The data service exists within the ClinGen Architecture, and relies on two important elements to provide its functionality: the ClinGen Streaming Service (Apache Kafka), and the SEPIO model for ClinGen Curations.

Streaming Service

All data in the data service are synthesized from external sources; the base data is supported by outside authorities, while the ClinGen curations are constructed from data built from the streaming service. This service does not durabily persist data, durable persistence is provided by layers outside this application, especially the streaming service. It should always be possible to reconstruct the state of the data by reading the base data, then reading the streams of curations provided by the streaming service.

SEPIO Model

Because the data service is required to present data on a variety of topics, with multiple of versions and structures within those topics, a data model that identifies common elements between these topics and presents them in a semantically consistent way is an invaluable tool. In ClinGen, the SEPIO-based data models fill this role. Ideally, producers of data are contract-bound to provide data in the model format for their particular domain, which are validated and consumed via the streaming service by this application. This not always being the case, facilities for transforming input data are included in this application.

Data

Database requirements

  • The data that this service recieves may arrive in a range of different structures; there is a need to present the data with the structure it was first recieved in. This makes writing migrations to coerce the data into a rigorously structured format, such as a RDBMS schema, somewhat hazardous, since there is a risk of losing the original intent of the authors over time.
  • There is a desire to make the data accessible and queryable by top-level associations (such as a gene or disease linked to a curation), as well as associations at a much lower level (such as a publication used as evidence supporting the relevance of a gene to a disease).
  • Much of the supporting data is graph-structured, such as the MONDO disease ontology, and the Human Phenotype Ontology (HPO). It is strongly preferable to query such data with graph semantics.
  • There is a commitment across ClinGen to provide our data as linked, open data in RDF, using JSON-LD.
  • The size of the data we are working with is not particularly large, in the tens to hundreds of gigabytes, well within the range that fits within disk (and even main memory) of a single computer.
  • Because the data is loosely structured, being able to interrogate the data and decide on codepaths as the data is being read is highly desirable. It is difficult to declare all the possible structure for the underlying data, as in an SQL query.

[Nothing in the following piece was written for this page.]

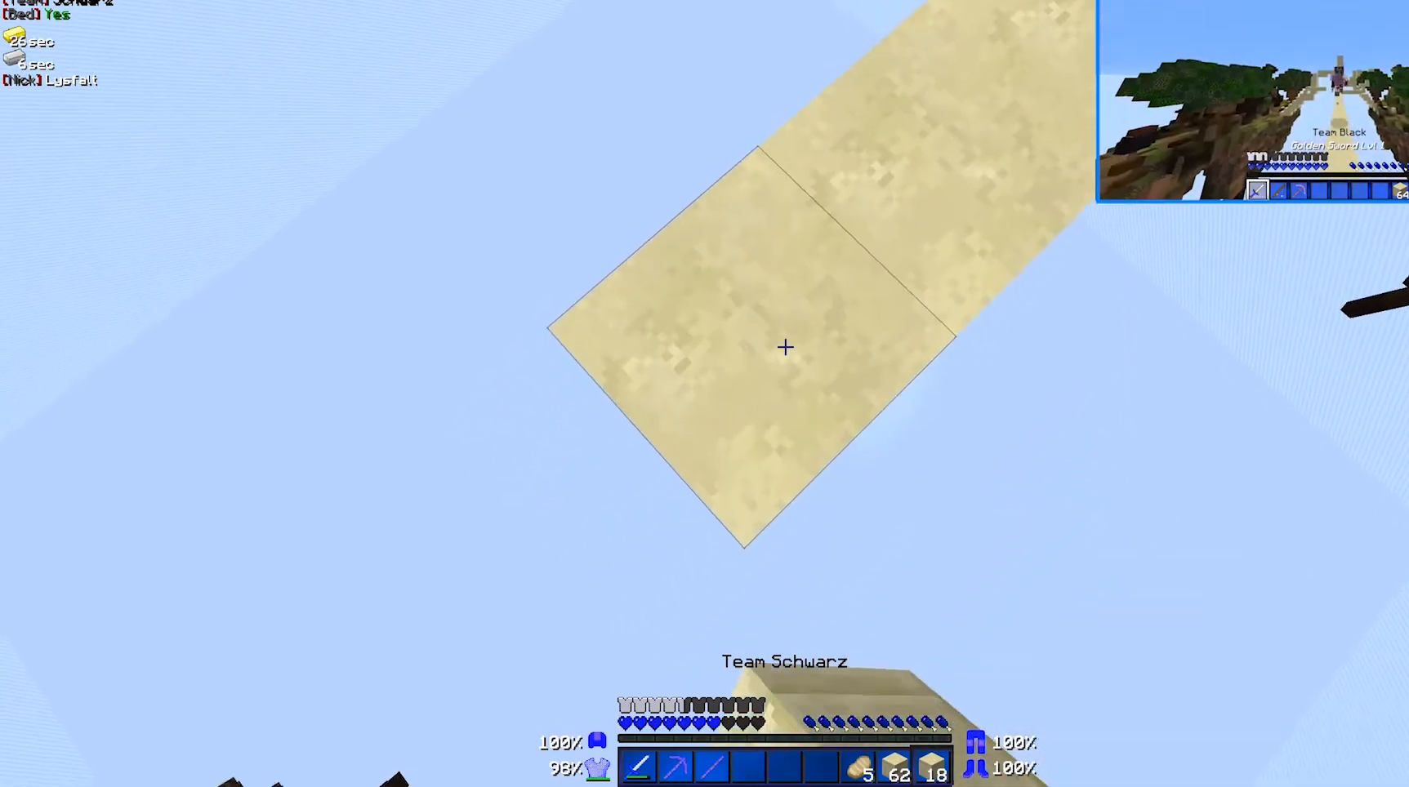
{"keys": ["a", "s"], "mouse": [], "events": [[17, "mouse_right", "up"], [267, "mouse_right", "down"], [367, "mouse_right", "up"]]}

These factors make an RDF triplestore a natural choice for data storage and access. The most important data sources are already in RDF, the format supports schemaless data, while permitting query of embedded data elements without requiring knowledge of the structure of the incoming data, as long as appropriate conventions are followed. Embedded options are available for RDF triplestores, allowing the data to be read and queried with the performance of an in-memory graph, rather than a remote database.

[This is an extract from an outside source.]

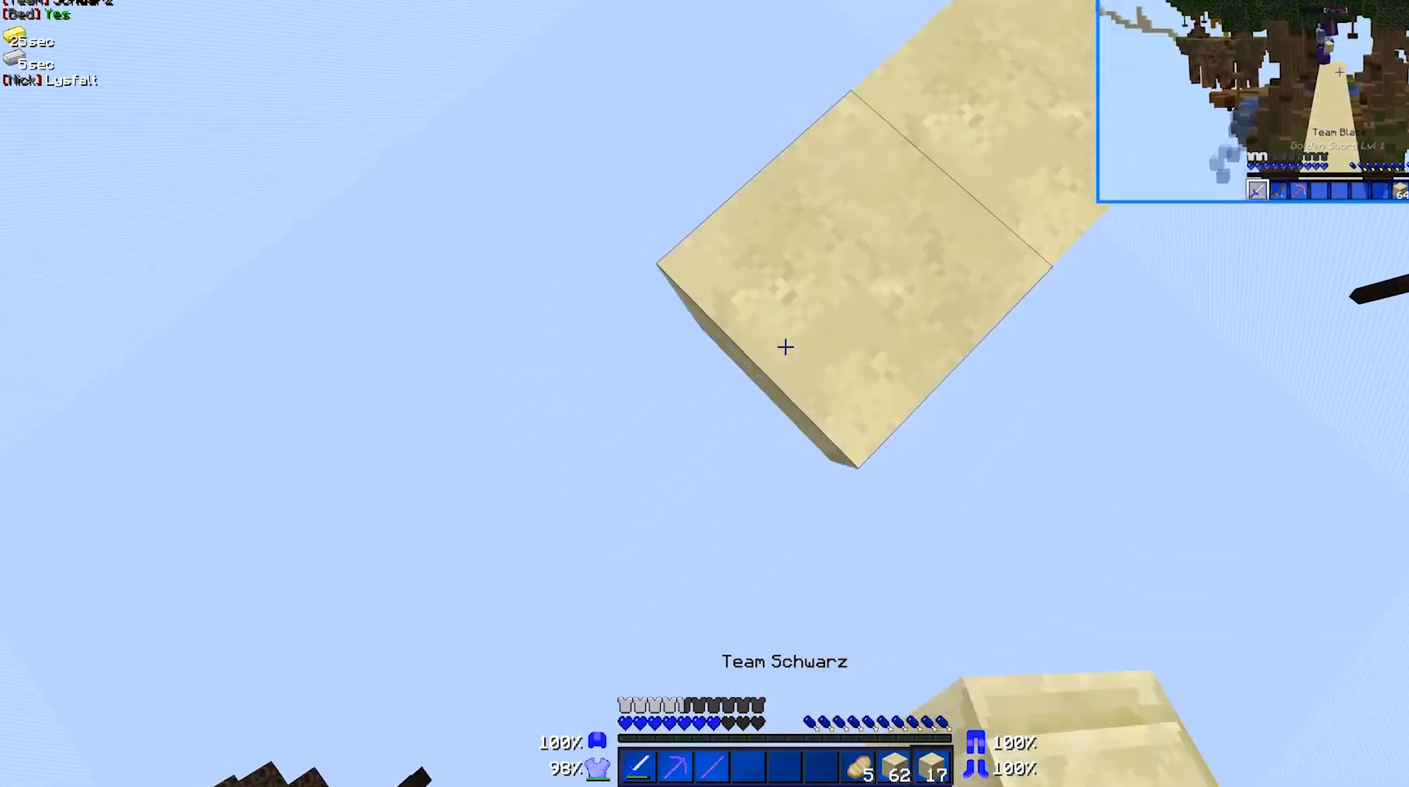
{"keys": ["a", "s"], "mouse": [], "events": [[167, "mouse_right", "down"], [267, "mouse_right", "up"]]}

Apache Jena TDB2, running in embedded mode, was selected to meet these requirements. Because the data is read through the Jena Dataset interface, any underlying store that supports this interface (including a remotely accessed network database) can be plugged in without code modification, though other stores may not support the expected level of performance.

Service design

Multiple instances of the data service can be stood up and expected to maintain relatively consistent state. Each will have its own Jena TDB2 instance and local data store, but all rely on the same data stream from Apache Kafka.

Each instance is expected to have its own data store. Instance-local SSD storage is the most appropriate format for this data store, as persistence and durability are not requirements of this application, but performance could be adversely affected by storage with long seek times or network contention.